### [Exercise prompt]
Copy out each line of the data below in which the string "MONCLER" appears.

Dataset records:

-- -- --

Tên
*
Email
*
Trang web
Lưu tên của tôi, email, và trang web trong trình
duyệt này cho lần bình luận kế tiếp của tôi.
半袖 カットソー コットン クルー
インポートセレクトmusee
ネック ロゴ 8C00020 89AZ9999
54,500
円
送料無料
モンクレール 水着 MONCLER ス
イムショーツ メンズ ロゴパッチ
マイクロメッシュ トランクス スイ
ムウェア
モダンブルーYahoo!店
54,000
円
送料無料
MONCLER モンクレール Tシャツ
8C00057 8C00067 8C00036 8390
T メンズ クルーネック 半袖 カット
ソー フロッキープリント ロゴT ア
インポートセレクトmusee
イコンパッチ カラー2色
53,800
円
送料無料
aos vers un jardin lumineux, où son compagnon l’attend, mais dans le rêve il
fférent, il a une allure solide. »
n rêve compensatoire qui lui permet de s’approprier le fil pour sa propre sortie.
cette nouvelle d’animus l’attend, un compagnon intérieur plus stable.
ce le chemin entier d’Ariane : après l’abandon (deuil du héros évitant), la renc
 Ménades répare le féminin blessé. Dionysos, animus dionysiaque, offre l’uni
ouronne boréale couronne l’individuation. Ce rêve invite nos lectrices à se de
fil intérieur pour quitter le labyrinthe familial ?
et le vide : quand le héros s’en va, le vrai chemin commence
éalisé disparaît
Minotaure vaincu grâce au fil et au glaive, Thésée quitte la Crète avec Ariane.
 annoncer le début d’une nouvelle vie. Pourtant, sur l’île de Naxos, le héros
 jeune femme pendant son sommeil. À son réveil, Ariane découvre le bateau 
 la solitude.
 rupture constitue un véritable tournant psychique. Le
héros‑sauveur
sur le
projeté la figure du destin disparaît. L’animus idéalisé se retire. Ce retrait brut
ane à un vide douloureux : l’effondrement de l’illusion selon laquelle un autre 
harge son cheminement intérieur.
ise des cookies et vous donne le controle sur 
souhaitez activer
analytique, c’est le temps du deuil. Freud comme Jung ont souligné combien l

-- -- --

### [Exercise answer]
モンクレール 水着 MONCLER ス
MONCLER モンクレール Tシャツ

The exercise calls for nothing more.